Copy out the passage on city logos and municipal identity below, word for word and in full.

### Text segment
::::

With each new election (municipal or other), municipal teams or political representatives ofter wonder whether to update their city logo. One can understand the desire to wipe out the past or to focus on the future when a new political edge arrives. On the other hand, a change of city logo and the implementation of a new identity should not be taken lightly. Firstly because a city's identity touches the hearts of the citizens, and secondly because communication budgets usually comes from community, and any expenditure must be justified. If the project is to refresh the image of a city, it is better to do it well, once and for all, and invest an adequate budget with a specialized design agency to save money in the long term. A great identity will last for years. So why and how to make a good city logo?
A new municipal team - or a re-election - often brings new ideas or even a new political direction, and the desire to stand out from its predecessors. It is true that a new visual identity can illustrate a change, newness, and can dust off an identity that suffers from a bad image or is no longer relevant. However, when it comes to cities or regions, a new political orientation is not a sufficient change in itself to justify a redesign of a territory's identity. A logo should not be political: the embodiment of a project carried by a team of elected officials is, logically, transitory.
Yet a logo must be sustainable. Here's a simple parallel: it's worth redoing your ID card when the photo seems too old and doesn't look like you anymore. On the other hand, changing it every time you get a new haircut doesn't make sense!
The question of identity is intimately linked to the notion of territory. There is naturally a notion of appropriation of space. Man is going to invest and develop this space, first of all to guarantee its survival, its permanence. By facilitating exchanges and travel, they will weave links with the different communities around them to create a common space. This is the function of appropriation of the territory, which is exercised on a political level. Municipal elections are a perfect example of this notion of political appropriation.

::::

### Data section
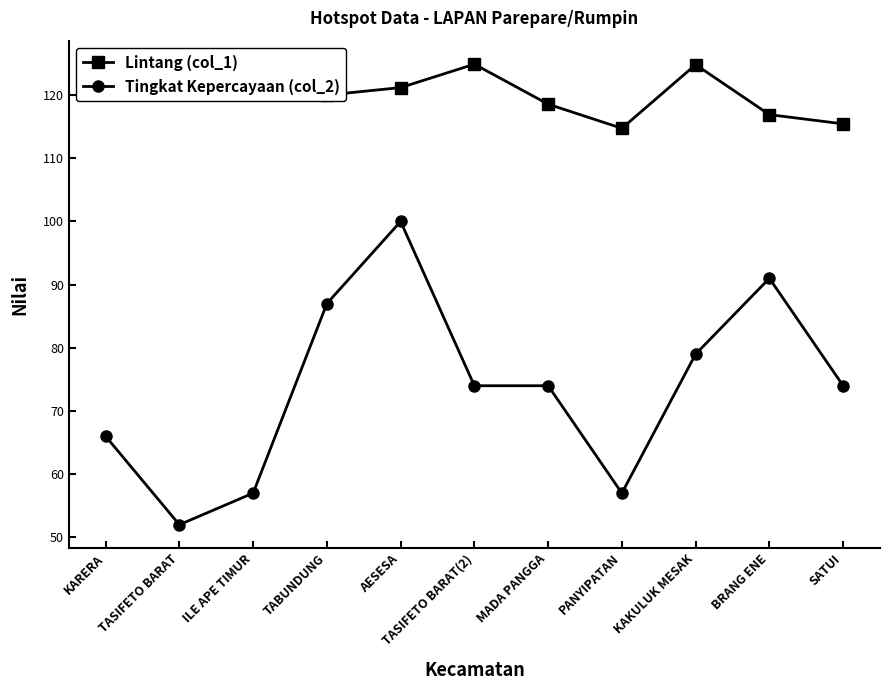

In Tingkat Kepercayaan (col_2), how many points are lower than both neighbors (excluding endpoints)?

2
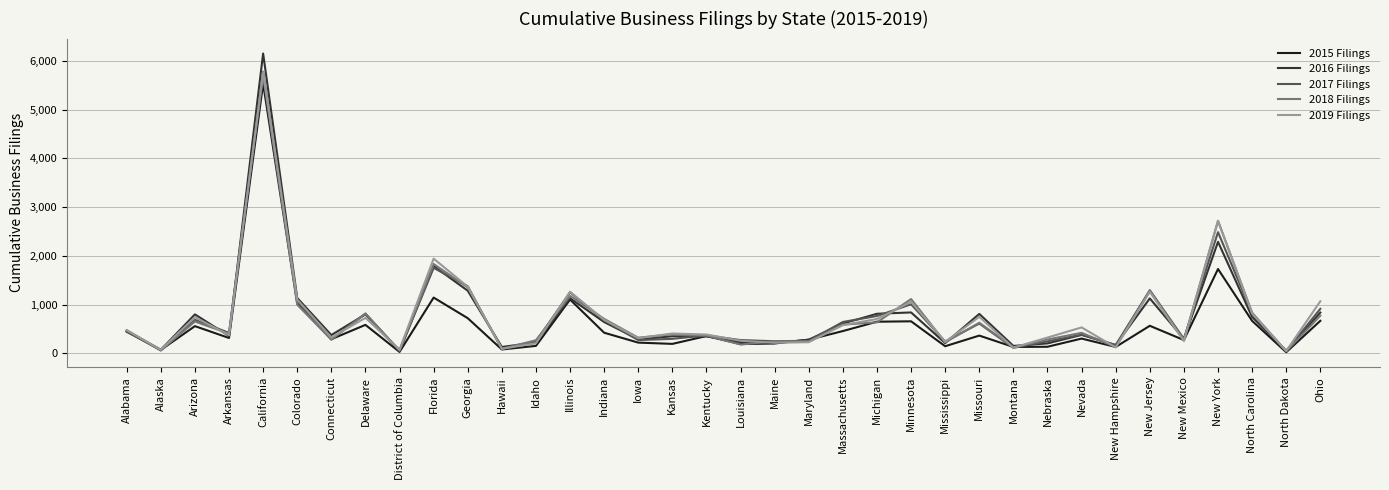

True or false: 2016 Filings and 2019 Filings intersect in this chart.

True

::::

### Task answer
With each new election (municipal or other), municipal teams or political representatives ofter wonder whether to update their city logo. One can understand the desire to wipe out the past or to focus on the future when a new political edge arrives. On the other hand, a change of city logo and the implementation of a new identity should not be taken lightly. Firstly because a city's identity touches the hearts of the citizens, and secondly because communication budgets usually comes from community, and any expenditure must be justified. If the project is to refresh the image of a city, it is better to do it well, once and for all, and invest an adequate budget with a specialized design agency to save money in the long term. A great identity will last for years. So why and how to make a good city logo?
A new municipal team - or a re-election - often brings new ideas or even a new political direction, and the desire to stand out from its predecessors. It is true that a new visual identity can illustrate a change, newness, and can dust off an identity that suffers from a bad image or is no longer relevant. However, when it comes to cities or regions, a new political orientation is not a sufficient change in itself to justify a redesign of a territory's identity. A logo should not be political: the embodiment of a project carried by a team of elected officials is, logically, transitory.
Yet a logo must be sustainable. Here's a simple parallel: it's worth redoing your ID card when the photo seems too old and doesn't look like you anymore. On the other hand, changing it every time you get a new haircut doesn't make sense!
The question of identity is intimately linked to the notion of territory. There is naturally a notion of appropriation of space. Man is going to invest and develop this space, first of all to guarantee its survival, its permanence. By facilitating exchanges and travel, they will weave links with the different communities around them to create a common space. This is the function of appropriation of the territory, which is exercised on a political level. Municipal elections are a perfect example of this notion of political appropriation.